- _Assigned task_: From the first line to the last, write out the data below exactly.

=== Provided information ===

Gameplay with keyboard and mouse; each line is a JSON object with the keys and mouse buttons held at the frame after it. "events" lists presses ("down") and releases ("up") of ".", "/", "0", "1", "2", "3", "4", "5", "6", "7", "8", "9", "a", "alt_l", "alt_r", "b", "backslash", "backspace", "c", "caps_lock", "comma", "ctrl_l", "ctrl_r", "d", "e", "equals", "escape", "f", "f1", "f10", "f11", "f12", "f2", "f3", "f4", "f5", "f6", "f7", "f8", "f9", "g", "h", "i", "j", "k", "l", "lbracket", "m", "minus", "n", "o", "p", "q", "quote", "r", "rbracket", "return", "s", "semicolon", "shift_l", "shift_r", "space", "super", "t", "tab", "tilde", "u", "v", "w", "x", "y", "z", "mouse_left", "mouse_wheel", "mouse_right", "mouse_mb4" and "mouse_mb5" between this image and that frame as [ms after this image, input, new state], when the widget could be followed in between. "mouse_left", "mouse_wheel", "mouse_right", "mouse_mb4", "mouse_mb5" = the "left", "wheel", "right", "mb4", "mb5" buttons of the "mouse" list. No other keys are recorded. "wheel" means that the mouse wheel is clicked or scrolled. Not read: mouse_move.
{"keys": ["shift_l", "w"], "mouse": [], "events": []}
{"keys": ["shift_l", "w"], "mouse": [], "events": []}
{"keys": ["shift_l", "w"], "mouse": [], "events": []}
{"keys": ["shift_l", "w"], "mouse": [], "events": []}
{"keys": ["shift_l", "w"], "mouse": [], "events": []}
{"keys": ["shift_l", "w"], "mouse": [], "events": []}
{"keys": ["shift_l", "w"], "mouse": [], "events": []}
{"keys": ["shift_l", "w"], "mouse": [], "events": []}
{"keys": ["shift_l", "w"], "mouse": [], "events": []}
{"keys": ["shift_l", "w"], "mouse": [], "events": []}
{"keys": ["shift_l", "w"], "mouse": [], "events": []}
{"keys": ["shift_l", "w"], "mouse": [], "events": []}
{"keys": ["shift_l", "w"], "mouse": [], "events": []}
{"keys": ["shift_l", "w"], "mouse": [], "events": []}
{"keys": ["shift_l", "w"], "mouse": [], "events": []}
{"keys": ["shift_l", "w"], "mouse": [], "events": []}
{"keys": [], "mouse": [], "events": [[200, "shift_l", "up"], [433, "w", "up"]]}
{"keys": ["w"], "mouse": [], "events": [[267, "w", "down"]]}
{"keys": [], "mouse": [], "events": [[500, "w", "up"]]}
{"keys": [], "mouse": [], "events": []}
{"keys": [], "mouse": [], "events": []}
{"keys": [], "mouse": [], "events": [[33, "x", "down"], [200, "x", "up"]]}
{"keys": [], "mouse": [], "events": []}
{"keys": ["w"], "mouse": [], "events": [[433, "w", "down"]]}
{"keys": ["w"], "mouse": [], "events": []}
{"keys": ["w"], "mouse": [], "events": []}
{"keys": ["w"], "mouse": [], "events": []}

===

- _Written solution_:
Gameplay with keyboard and mouse; each line is a JSON object with the keys and mouse buttons held at the frame after it. "events" lists presses ("down") and releases ("up") of ".", "/", "0", "1", "2", "3", "4", "5", "6", "7", "8", "9", "a", "alt_l", "alt_r", "b", "backslash", "backspace", "c", "caps_lock", "comma", "ctrl_l", "ctrl_r", "d", "e", "equals", "escape", "f", "f1", "f10", "f11", "f12", "f2", "f3", "f4", "f5", "f6", "f7", "f8", "f9", "g", "h", "i", "j", "k", "l", "lbracket", "m", "minus", "n", "o", "p", "q", "quote", "r", "rbracket", "return", "s", "semicolon", "shift_l", "shift_r", "space", "super", "t", "tab", "tilde", "u", "v", "w", "x", "y", "z", "mouse_left", "mouse_wheel", "mouse_right", "mouse_mb4" and "mouse_mb5" between this image and that frame as [ms after this image, input, new state], when the widget could be followed in between. "mouse_left", "mouse_wheel", "mouse_right", "mouse_mb4", "mouse_mb5" = the "left", "wheel", "right", "mb4", "mb5" buttons of the "mouse" list. No other keys are recorded. "wheel" means that the mouse wheel is clicked or scrolled. Not read: mouse_move.
{"keys": ["shift_l", "w"], "mouse": [], "events": []}
{"keys": ["shift_l", "w"], "mouse": [], "events": []}
{"keys": ["shift_l", "w"], "mouse": [], "events": []}
{"keys": ["shift_l", "w"], "mouse": [], "events": []}
{"keys": ["shift_l", "w"], "mouse": [], "events": []}
{"keys": ["shift_l", "w"], "mouse": [], "events": []}
{"keys": ["shift_l", "w"], "mouse": [], "events": []}
{"keys": ["shift_l", "w"], "mouse": [], "events": []}
{"keys": ["shift_l", "w"], "mouse": [], "events": []}
{"keys": ["shift_l", "w"], "mouse": [], "events": []}
{"keys": ["shift_l", "w"], "mouse": [], "events": []}
{"keys": ["shift_l", "w"], "mouse": [], "events": []}
{"keys": ["shift_l", "w"], "mouse": [], "events": []}
{"keys": ["shift_l", "w"], "mouse": [], "events": []}
{"keys": ["shift_l", "w"], "mouse": [], "events": []}
{"keys": ["shift_l", "w"], "mouse": [], "events": []}
{"keys": [], "mouse": [], "events": [[200, "shift_l", "up"], [433, "w", "up"]]}
{"keys": ["w"], "mouse": [], "events": [[267, "w", "down"]]}
{"keys": [], "mouse": [], "events": [[500, "w", "up"]]}
{"keys": [], "mouse": [], "events": []}
{"keys": [], "mouse": [], "events": []}
{"keys": [], "mouse": [], "events": [[33, "x", "down"], [200, "x", "up"]]}
{"keys": [], "mouse": [], "events": []}
{"keys": ["w"], "mouse": [], "events": [[433, "w", "down"]]}
{"keys": ["w"], "mouse": [], "events": []}
{"keys": ["w"], "mouse": [], "events": []}
{"keys": ["w"], "mouse": [], "events": []}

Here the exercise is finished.